Top of Document text

Oil and natural gas production in the U.S. is indeed soaring. According to the latest Energy Information Administration report, U.S. crude oil production stands at 11.9 million barrels per day. That's just shy of 24 percent more than the 1970 peak of 9.6 million barrels per day. So much for Hubbert's Peak!
And the U.S. is certainly number one: Saudi Arabia and Russia produce about 10.8 and 11 million barrels per day, respectively.
The U.S. is also now the world's biggest producer of natural gas, at about 853 billion cubic meters in the last 12 months. The next biggest producers in 2017 were Russia and Iran at 694 and 209 billion cubic meters correspondingly.
Trump also claimed that "for the first time in 65 years, we are a net exporter of energy." He is evidently referring to oil exports and imports. This is a bit more complicated.
As Forbes energy commentator Robert Rapier noted in December, the U.S. consumes the equivalent of 20 million barrels of oil per day. That implies a shortfall of about 8 million barrels of oil per day. That gap is filled with a mixture of natural gas liquids, ethanol, and finished product exports and imports.
Even taking these other fuels into account, Rapier finds that the U.S. still consumes 2 million barrels per day more of petroleum products than we produce. Still, it is a remarkable achievement that daily U.S. imports have steeply fallen from a peak of 10.5 million barrels per day in 2004.

Bottom of Document text

### [Work item]
Repeat word for word the part of the energy production passage that opens with the words containing "Oil and natural" and closes with "for Hubbert's Peak!".

Top of Data to examine

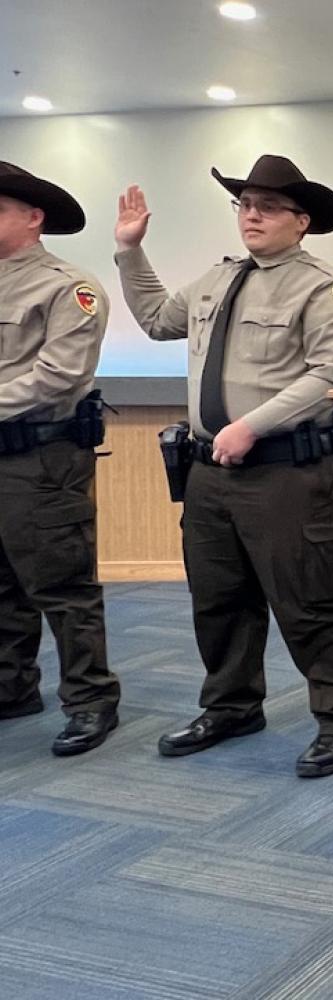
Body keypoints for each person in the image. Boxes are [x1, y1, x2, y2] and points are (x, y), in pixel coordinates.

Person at [114, 155, 333, 778]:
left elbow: (331, 376)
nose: (251, 216)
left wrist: (249, 426)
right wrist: (129, 253)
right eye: (244, 205)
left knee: (311, 602)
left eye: (268, 207)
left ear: (301, 220)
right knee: (219, 599)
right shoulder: (216, 279)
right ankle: (231, 705)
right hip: (210, 473)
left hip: (289, 472)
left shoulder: (322, 287)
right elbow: (155, 322)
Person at [0, 161, 120, 756]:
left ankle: (91, 699)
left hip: (40, 457)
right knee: (1, 584)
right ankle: (12, 687)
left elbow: (58, 377)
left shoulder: (66, 285)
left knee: (61, 584)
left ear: (32, 217)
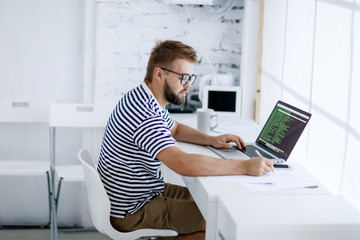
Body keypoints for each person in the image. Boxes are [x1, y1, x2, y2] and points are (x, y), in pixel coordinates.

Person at [97, 40, 274, 239]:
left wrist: (212, 140)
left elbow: (176, 129)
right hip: (133, 209)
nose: (188, 84)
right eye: (183, 77)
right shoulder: (145, 114)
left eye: (191, 77)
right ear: (159, 74)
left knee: (200, 197)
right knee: (216, 220)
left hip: (142, 193)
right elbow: (183, 164)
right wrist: (245, 167)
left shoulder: (144, 97)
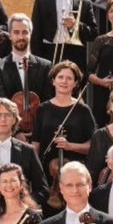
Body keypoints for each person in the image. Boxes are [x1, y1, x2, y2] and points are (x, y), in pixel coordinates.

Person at [30, 61, 95, 215]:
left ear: (76, 83)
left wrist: (70, 146)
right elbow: (36, 143)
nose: (64, 81)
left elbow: (93, 144)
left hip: (75, 175)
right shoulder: (43, 109)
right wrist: (33, 171)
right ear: (53, 81)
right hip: (47, 174)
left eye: (69, 78)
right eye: (60, 77)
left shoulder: (82, 110)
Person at [30, 0, 98, 66]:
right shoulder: (41, 1)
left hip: (75, 53)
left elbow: (93, 33)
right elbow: (35, 35)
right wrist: (37, 61)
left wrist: (76, 25)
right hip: (48, 53)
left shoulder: (85, 3)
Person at [0, 14, 53, 140]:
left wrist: (37, 131)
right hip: (9, 132)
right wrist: (17, 131)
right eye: (16, 32)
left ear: (30, 34)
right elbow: (1, 101)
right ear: (10, 35)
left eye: (24, 32)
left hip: (40, 132)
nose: (21, 37)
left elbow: (47, 100)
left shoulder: (45, 66)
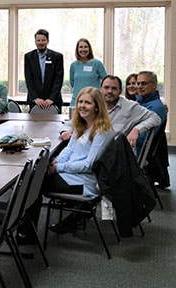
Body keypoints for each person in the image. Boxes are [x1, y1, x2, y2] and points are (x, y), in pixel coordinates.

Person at [19, 87, 114, 241]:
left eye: (87, 103)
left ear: (97, 106)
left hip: (84, 182)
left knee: (34, 182)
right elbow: (68, 150)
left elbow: (88, 164)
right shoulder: (81, 125)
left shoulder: (102, 131)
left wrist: (58, 168)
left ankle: (25, 231)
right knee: (33, 177)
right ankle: (24, 227)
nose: (82, 106)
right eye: (80, 102)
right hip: (69, 174)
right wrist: (56, 161)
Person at [60, 75, 160, 152]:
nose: (109, 91)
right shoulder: (93, 104)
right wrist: (65, 131)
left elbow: (155, 118)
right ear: (100, 89)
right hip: (89, 151)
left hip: (112, 159)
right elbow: (72, 122)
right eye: (106, 87)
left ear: (120, 91)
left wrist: (136, 130)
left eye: (114, 88)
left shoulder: (130, 107)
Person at [135, 71, 169, 187]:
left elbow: (142, 139)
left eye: (143, 83)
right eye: (138, 83)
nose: (139, 87)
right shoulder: (142, 102)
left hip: (137, 151)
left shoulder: (155, 107)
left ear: (154, 85)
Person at [24, 29, 64, 112]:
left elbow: (58, 79)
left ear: (48, 41)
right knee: (34, 124)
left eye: (43, 40)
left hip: (53, 101)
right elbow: (29, 79)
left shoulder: (57, 57)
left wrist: (51, 98)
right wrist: (36, 98)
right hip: (36, 101)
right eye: (38, 40)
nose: (40, 43)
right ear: (35, 41)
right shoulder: (29, 57)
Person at [69, 38, 107, 107]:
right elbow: (72, 83)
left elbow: (106, 81)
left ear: (89, 49)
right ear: (77, 50)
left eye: (86, 47)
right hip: (76, 101)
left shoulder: (97, 64)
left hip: (93, 101)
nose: (83, 49)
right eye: (80, 47)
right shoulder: (73, 65)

Bottom of Data to examine

### [Problem solution]
Oil and natural gas production in the U.S. is indeed soaring. According to the latest Energy Information Administration report, U.S. crude oil production stands at 11.9 million barrels per day. That's just shy of 24 percent more than the 1970 peak of 9.6 million barrels per day. So much for Hubbert's Peak!